Le rôle initial de l'oreille consista certainement à détecter tout indice sonore susceptible d'annoncer l'approche du danger :  par son angle d'ouverture privilégié, elle peut signaler un message situé à l’arrière d’un sujet. Ou bien c’est dans l’obscurité qu’elle doit extraire un signal sur le bruit de fond du milieu ambiant. Au cours de son évolution, elle a dû apprendre à tenir compte des divers paramètres qui composent le son, à savoir la hauteur, le timbre, la durée et l'intensité. Pourtant, malgré ces facultés déjà hautement différenciées, l'oreille n'a pas accès à l'ensemble des sons émis par la nature. Elle est limitée sur le plan fréquentiel par un seuil minimum, celui des infrasons, et un seuil maximum, celui des ultrasons, le champ des sons audibles allant en moyenne de 20 à 20.000 hertz et rapporté graphiquement sur des courbes des audiogrammes. Il nous faudra au préalable situer l'oreille dans ses connexions neuro-anatomiques, à savoir définir l'ensemble cochléo-vestibulaire, la solidarité oreille-face, ainsi que les territoires du pneumogastrique.

Nous aborderons celle-ci en tant que psychiatre, de manière multi-disciplinaire, en  suivant une ligne de crête entre un support neuro-physiologique et différentes voies  telles que la discipline O.R.L., la linguistique, la psychanalyse, et Bellet (1989) consacre un ouvrage à l’écoute de celui qui se penche sur le message qui lui est adressé par un enfant ou un adulte. L'empirisme et les hypothèses existent, nous tentons là quelques vérifications.

Parallèlement à l'approche microscopique des acousticiens et des physiologistes, nous utiliserons les vues d'ensemble de la systémique, regroupant les divers paramètres utilisés au profit de données telles que la droite et la gauche, le haut et le bas, qui régissent l'espace psychique. Ces directions seront  envisagées sur un plan topologique et  aussi avec leurs notations pathiques, au sens de Binswanger (1971) et de Bachelard (1957).

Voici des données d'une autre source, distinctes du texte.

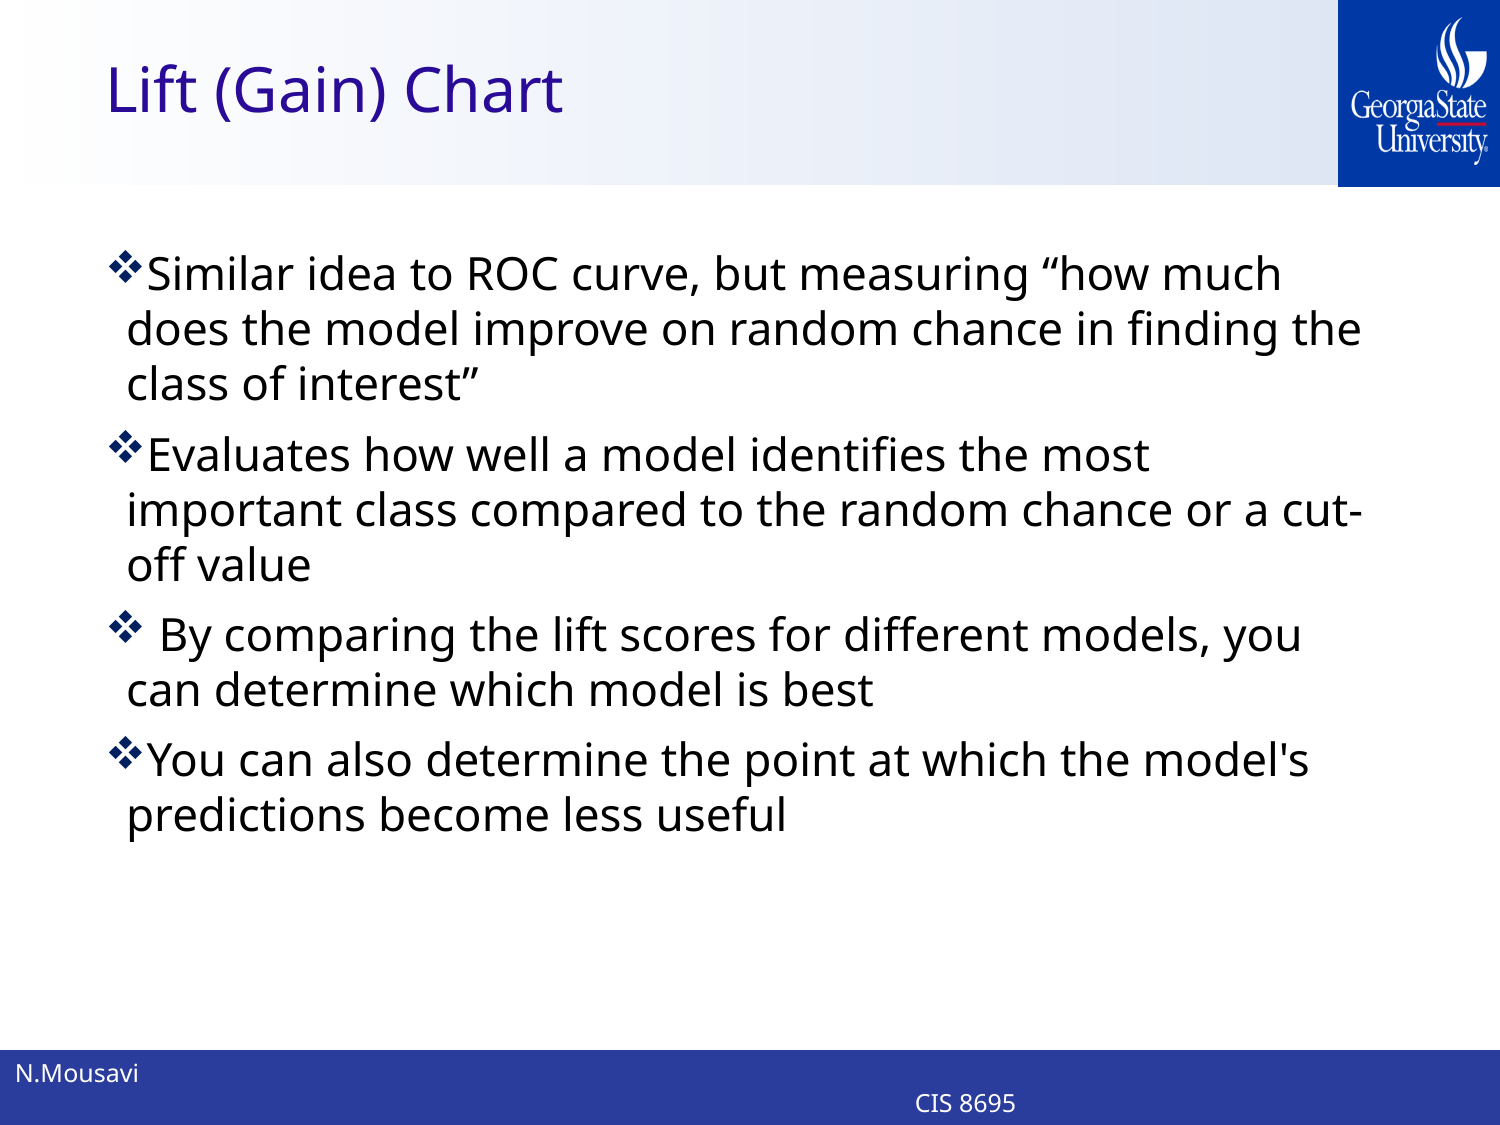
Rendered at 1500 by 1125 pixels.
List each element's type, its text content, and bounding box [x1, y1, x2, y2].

L’oreille, que nous pouvons décrire de façon imagée comme un diaphragme reliant le sujet au monde, peut être ouverte ou fermée. Son rôle, comme celui du fonctionnement de nos structures mentales, est ancré dans une organisation différentielle, et donc dans la perception des variations de l’environnement et du monde propre du sujet, ainsi que des distances dans les rapports et les structures. Différenciation au niveau du réel des sensations : les nommer, les localiser en tant qu’expérience et pouvoir situer celle-ci dans le présent ou le passé, permet au sujet de distinguer son monde propre du milieu environnant.  Distinction au niveau des représentations imaginaires et fantasmatiques par la découpe spatiale de l’image, auxquelles s’ajoutent les variations d’ordre diachronique de l’histoire, de l’événement avec la mémorisation où intervient l’axe du temps, avec la notion de durée et la capacité d’anticipation. Par des représentations comme le dessin, l’imaginaire permet à l’enfant d’émerger du chaos initial en effectuant ses premières reproductions concrètes des phénomènes réels, destinées à élaborer les manques et fondant l’ébauche du désir. Cette perception différentielle se retrouve au niveau symbolique dans la structuration verbale avec, au niveau du langage, les principes d’opposition et de commutation (transfert, renversement, substitution : par exemple : LA,LE, LI…AL,EL,IL) dans les diverses articulations de la chaîne langagière. Ainsi seront intégrées, dans un réseau de structures de plus en plus différenciées à valeur sémantique croissante, les perceptions inhérentes à la réception des formes. Cette organisation différentielle est la clé de voûte du fonctionnement psychique et fonde l’existence d’un être autonome, apte aux représentations du monde objectal. L’oreille peut être ouverte ou fermée à ces différences, phénomènes corrélatifs de l’autonomie de l’enfant ou de sa fusion sans distanciation objectivante, et privant celui-ci de toute possibilité de prise de conscience. Les principaux éléments différenciateurs de la fonction d’écoute sont la distinction de la droite et de la gauche (spatialisation et latéralisation) ainsi que la discrimination des fréquences (sélectivité), support des traits distinctifs des phonèmes du langage. Ces éléments seront étudiés dans leur signification relationnelle et subjective et situés dans certains regroupements symptomatiques définis par la nosologie classique.